Outrageously, an “embedded” Arts & Entertainment (A&E) network video crew filmed the police assault on the Detroit home for the reality television show “The First 48.” Then-Detroit Police Chief Warren Evans authorized not only the “shock-and-awe” methods of the force, but the department’s relationship with the media. During his tenure Chief Evans used the media to promote his reputation as a tough cop who would “do whatever it takes to keep this city safe,” placing the blame for street crime, not on the intolerable conditions facing residents in the economically ravaged former Motor City, but on so-called lawless offenders.

This policy was endorsed by the Democratic political establishment, which has long ruled in Detroit. At a funeral for a police officer killed in a previous “no-knock” raid, then-Mayor Dave Bing called for a law-and-order crackdown in the city. “We collectively will bring this city back and make sure that those few who disrespect the leadership in this city, the officers in this city, [know] that we’re not going to stand by and take this anymore, the madness has to stop.”
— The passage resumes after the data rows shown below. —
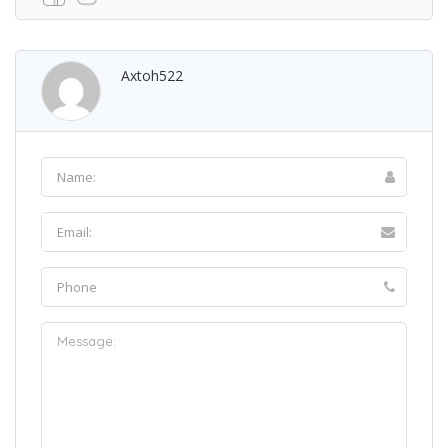
Axtoh522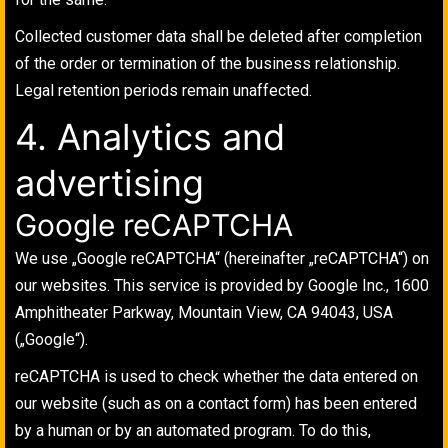
Collected customer data shall be deleted after completion
of the order or termination of the business relationship.
Legal retention periods remain unaffected.
4. Analytics and
advertising
Google reCAPTCHA
We use „Google reCAPTCHA“ (hereinafter „reCAPTCHA“) on
our websites. This service is provided by Google Inc., 1600
Amphitheater Parkway, Mountain View, CA 94043, USA
(„Google“).
reCAPTCHA is used to check whether the data entered on
our website (such as on a contact form) has been entered
by a human or by an automated program. To do this,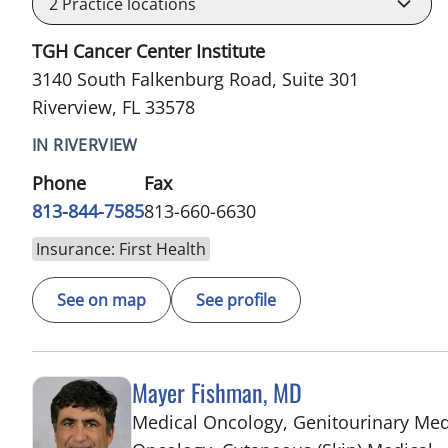
2
Practice locations
TGH Cancer Center Institute
3140 South Falkenburg Road, Suite 301
Riverview, FL 33578
IN RIVERVIEW
Phone
Fax
813-844-7585
813-660-6630
Insurance: First Health
See on map
See profile
Mayer Fishman, MD
Medical Oncology, Genitourinary Med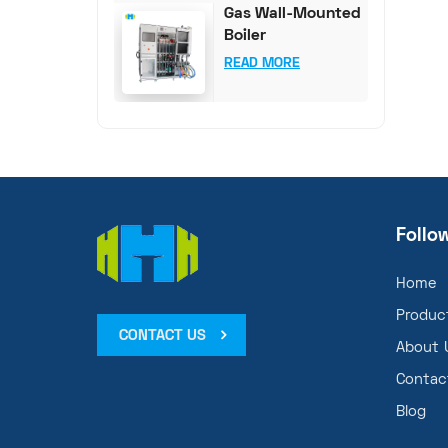
Gas Wall-Mounted
Boiler
Comprehensive
READ MORE
Test System
Follo
Home
Produc
CONTACT US
About 
Contac
Blog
The chief perpetrators of the violent “madness,” however, are the police themselves. Just last month, 77 people were killed by police violence throughout the US. The events in the St. Louis suburb of Ferguson, Missouri—where police violently suppressed mass protests against the killing of unarmed teenager Michael Brown—exposed the universal character of the militarization of local police departments.

The wrist-slap for the Detroit cop paves the way for increased police repression in the city as it goes through a bankruptcy restructuring that will only exacerbate social inequality and tensions. While city worker pensions are slashed, low-income residents are deprived of water and entire neighborhoods, deemed too poor for investment, are essentially shut down, hundreds of millions of dollars are being poured into the downtown area to create an upscale housing and entertainment district. That is why all of the chief players in the bankruptcy—including the billionaire real estate developers and their minions in both big business parties and the media—are demanding ever more heavily armed police to protect them.